> **WORK ORDER**: Please reproduce the drought stress abstract below in full, word for word.
━━━━━ PAGE EXTRACT
Drought Stress Responses in Plants, Oxidative Stress, and Antioxidant Defense

Abstract

Global climate change is currently viewed as the most devastating threat to the environment, and is now gaining considerable attention from farmers, researchers, and policy makers because of its major influence on agriculture. The situation is becoming more serious due to gradual increases in the complex nature of the environment, and due to the unpredictability of environmental conditions and global climate change. One of the most acute environmental stresses presently affecting agriculture is drought, which has pronounced adverse effects on the growth and development of crop plants. The effects of drought stress are expected to increase further with increases in climate change and a growing water crisis. Drought stress usually leads to reductions in crop yield, which can result from many drought-induced morphological, physiological, and metabolic changes that occur in plants. A key sign of drought stress at the molecular level is the accelerated production of reactive oxygen species (ROS) such as singlet oxygen (1O2), superoxide (O2√-), hydrogen peroxide (H2O2), and hydroxyl radicals (OH√). The excess production of ROS is common in many abiotic stresses, including drought stress, and results from impaired electron transport processes in the chloroplasts and mitochondria. One of the major causes of ROS production under drought stress is photorespiration, which accounts for more than 70% of the total H2O2 produced. Plants have endogenous mechanisms for adapting to ROS production and are thought to respond to drought stress by strengthening these defense mechanisms. Therefore, enhancement of the functions of the naturally occurring antioxidant components (enzymatic and non-enzymatic) may be one strategy for reducing or preventing oxidative damage and improving the drought resistance of plants. In this chapter, we review the most recent reports on drought-induced responses in plants, focusing on the role of oxidative stress as well as on other possible mechanisms and examining how different components of the antioxidant defense system may confer tolerance to drought-induced oxidative stress.
━━━━━━━━━━
━━━━━ DATASET CONTENT
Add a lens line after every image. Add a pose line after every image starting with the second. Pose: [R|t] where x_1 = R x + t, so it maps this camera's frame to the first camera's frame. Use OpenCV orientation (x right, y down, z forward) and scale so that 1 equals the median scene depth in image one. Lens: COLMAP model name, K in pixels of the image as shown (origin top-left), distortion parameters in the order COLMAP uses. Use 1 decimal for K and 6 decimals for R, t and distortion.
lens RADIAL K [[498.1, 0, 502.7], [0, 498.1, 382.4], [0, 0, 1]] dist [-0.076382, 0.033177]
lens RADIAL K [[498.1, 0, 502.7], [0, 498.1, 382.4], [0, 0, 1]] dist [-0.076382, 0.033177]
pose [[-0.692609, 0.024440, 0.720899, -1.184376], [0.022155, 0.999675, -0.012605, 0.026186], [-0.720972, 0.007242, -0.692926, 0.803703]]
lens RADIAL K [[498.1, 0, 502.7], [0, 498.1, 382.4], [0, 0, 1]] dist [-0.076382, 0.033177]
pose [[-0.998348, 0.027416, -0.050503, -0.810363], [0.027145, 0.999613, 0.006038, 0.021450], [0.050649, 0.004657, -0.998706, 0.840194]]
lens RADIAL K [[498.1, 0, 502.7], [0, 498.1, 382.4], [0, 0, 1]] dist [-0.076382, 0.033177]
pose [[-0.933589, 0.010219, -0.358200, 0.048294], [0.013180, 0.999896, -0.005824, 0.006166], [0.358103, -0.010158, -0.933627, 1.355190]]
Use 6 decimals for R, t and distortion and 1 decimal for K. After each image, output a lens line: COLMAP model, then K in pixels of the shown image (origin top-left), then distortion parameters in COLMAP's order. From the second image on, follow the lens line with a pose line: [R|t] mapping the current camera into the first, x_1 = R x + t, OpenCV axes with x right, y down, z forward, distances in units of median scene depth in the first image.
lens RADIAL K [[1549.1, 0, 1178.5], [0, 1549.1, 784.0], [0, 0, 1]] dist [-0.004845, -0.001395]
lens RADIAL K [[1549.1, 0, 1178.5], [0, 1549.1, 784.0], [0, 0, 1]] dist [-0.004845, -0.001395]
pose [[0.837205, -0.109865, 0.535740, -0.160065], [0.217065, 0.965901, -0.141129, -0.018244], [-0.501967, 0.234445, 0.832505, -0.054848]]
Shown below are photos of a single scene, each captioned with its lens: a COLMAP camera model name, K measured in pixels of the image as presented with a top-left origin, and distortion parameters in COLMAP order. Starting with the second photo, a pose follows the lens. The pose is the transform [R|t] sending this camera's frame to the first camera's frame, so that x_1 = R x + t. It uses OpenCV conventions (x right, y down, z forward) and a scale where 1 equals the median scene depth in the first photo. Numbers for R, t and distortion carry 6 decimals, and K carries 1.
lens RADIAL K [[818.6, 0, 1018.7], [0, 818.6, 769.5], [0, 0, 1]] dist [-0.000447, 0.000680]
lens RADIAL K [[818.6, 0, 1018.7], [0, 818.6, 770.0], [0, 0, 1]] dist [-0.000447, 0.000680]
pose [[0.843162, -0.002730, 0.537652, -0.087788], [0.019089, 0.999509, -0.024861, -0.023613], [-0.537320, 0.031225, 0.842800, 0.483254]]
━━━━━━━━━━
> **PROBLEM SOLUTION**:
Drought Stress Responses in Plants, Oxidative Stress, and Antioxidant Defense

Abstract

Global climate change is currently viewed as the most devastating threat to the environment, and is now gaining considerable attention from farmers, researchers, and policy makers because of its major influence on agriculture. The situation is becoming more serious due to gradual increases in the complex nature of the environment, and due to the unpredictability of environmental conditions and global climate change. One of the most acute environmental stresses presently affecting agriculture is drought, which has pronounced adverse effects on the growth and development of crop plants. The effects of drought stress are expected to increase further with increases in climate change and a growing water crisis. Drought stress usually leads to reductions in crop yield, which can result from many drought-induced morphological, physiological, and metabolic changes that occur in plants. A key sign of drought stress at the molecular level is the accelerated production of reactive oxygen species (ROS) such as singlet oxygen (1O2), superoxide (O2√-), hydrogen peroxide (H2O2), and hydroxyl radicals (OH√). The excess production of ROS is common in many abiotic stresses, including drought stress, and results from impaired electron transport processes in the chloroplasts and mitochondria. One of the major causes of ROS production under drought stress is photorespiration, which accounts for more than 70% of the total H2O2 produced. Plants have endogenous mechanisms for adapting to ROS production and are thought to respond to drought stress by strengthening these defense mechanisms. Therefore, enhancement of the functions of the naturally occurring antioxidant components (enzymatic and non-enzymatic) may be one strategy for reducing or preventing oxidative damage and improving the drought resistance of plants. In this chapter, we review the most recent reports on drought-induced responses in plants, focusing on the role of oxidative stress as well as on other possible mechanisms and examining how different components of the antioxidant defense system may confer tolerance to drought-induced oxidative stress.